### Actividad 1
Según el texto sobre Miguel Barreno López, ¿en qué mes y año aprobó un juez su salida voluntaria de Estados Unidos?
### Actividad 2
Transcribe del texto sobre Miguel Barreno López el fragmento que empieza con "En el centro" y sigue hasta "salen del centro.".
### Actividad 3
Retoma el texto sobre Miguel Barreno López y continúalo a partir de su última oración.

En el centro de detención Kenton County, Kentucky, Miguel Barreno López, ciudadano español de 39 años, vive una situación de abandono total. Aunque un juez aprobó su salida voluntaria de Estados Unidos en noviembre de 2025, permanece detenido sin recibir información ni ayuda, denunciando sentirse como si no existiera.
Barreno López llegó a Estados Unidos en 2017 y tras casi una década como inmigrante irregular, fue arrestado en octubre de 2025. A diferencia de otros detenidos que han sido deportados, él sigue retenido sin explicación, mientras los migrantes de otras nacionalidades entran y salen del centro.
El impacto en la comunidad migrante y el abandono consular
La pareja de Barreno López, Leticia Centeno, ha buscado apoyo en el Consulado General de España en Chicago sin éxito. Afirma que han recibido respuestas evasivas y trato grosero, y que nunca se le informó a Miguel sobre un salvoconducto para regresar a España, opción que el consulado asegura haber ofrecido.

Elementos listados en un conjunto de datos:

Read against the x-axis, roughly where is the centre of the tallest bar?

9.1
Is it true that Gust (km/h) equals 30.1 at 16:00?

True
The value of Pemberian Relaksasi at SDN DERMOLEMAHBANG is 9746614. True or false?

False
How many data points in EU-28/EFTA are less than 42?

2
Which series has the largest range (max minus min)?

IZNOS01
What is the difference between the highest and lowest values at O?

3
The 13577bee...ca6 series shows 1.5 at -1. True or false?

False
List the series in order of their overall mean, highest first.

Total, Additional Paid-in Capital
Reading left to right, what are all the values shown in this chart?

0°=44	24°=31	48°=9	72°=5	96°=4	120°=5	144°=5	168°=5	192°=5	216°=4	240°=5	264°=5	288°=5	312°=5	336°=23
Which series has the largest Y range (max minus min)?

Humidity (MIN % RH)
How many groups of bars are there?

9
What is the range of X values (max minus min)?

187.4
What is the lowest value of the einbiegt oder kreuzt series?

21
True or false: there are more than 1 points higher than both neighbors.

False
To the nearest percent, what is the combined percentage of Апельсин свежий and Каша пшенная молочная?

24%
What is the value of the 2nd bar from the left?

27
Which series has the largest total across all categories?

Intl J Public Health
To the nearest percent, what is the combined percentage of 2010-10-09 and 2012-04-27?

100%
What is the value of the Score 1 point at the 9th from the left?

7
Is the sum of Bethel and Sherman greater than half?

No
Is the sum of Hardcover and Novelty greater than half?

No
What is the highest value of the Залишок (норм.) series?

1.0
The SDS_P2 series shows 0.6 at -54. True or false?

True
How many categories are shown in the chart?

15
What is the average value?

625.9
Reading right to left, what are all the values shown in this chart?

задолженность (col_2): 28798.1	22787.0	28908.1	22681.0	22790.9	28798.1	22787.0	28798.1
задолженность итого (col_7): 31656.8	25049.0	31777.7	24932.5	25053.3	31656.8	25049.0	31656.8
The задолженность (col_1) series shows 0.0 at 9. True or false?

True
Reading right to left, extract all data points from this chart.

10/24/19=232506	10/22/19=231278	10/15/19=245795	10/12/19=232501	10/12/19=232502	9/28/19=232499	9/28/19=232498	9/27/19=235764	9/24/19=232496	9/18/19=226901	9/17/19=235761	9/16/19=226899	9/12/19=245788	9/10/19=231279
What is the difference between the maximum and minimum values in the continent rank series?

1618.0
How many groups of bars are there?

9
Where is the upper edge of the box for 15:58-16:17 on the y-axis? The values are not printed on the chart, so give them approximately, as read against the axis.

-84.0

### Espacio de respuesta 1
En noviembre de 2025.

### Espacio de respuesta 2
En el centro de detención Kenton County, Kentucky, Miguel Barreno López, ciudadano español de 39 años, vive una situación de abandono total. Aunque un juez aprobó su salida voluntaria de Estados Unidos en noviembre de 2025, permanece detenido sin recibir información ni ayuda, denunciando sentirse como si no existiera.
Barreno López llegó a Estados Unidos en 2017 y tras casi una década como inmigrante irregular, fue arrestado en octubre de 2025. A diferencia de otros detenidos que han sido deportados, él sigue retenido sin explicación, mientras los migrantes de otras nacionalidades entran y salen del centro.

### Espacio de respuesta 3
Desde el Ministerio de Asuntos Exteriores español sostienen que se ha brindado asistencia consular, pero la versión de Barreno López y su familia es que no hubo contacto ni soluciones concretas, lo que prolonga su detención y agrava su desesperación.
“Estoy literalmente abandonado, como que no existo”, expresa Barreno López desde la detención, reclamando su derecho a regresar a su país y lamentando la falta de apoyo que recibe.
El caso refleja la complejidad y las dificultades que enfrentan migrantes europeos en Estados Unidos, especialmente cuando no encajan en los perfiles comunes de detención y deportación, y pone en evidencia vacíos en la gestión consular y migratoria.
Mientras tanto, Miguel sigue esperando una solución que le permita volver a España, lejos de la incertidumbre, el aislamiento y la humillación que vive en el centro de detención.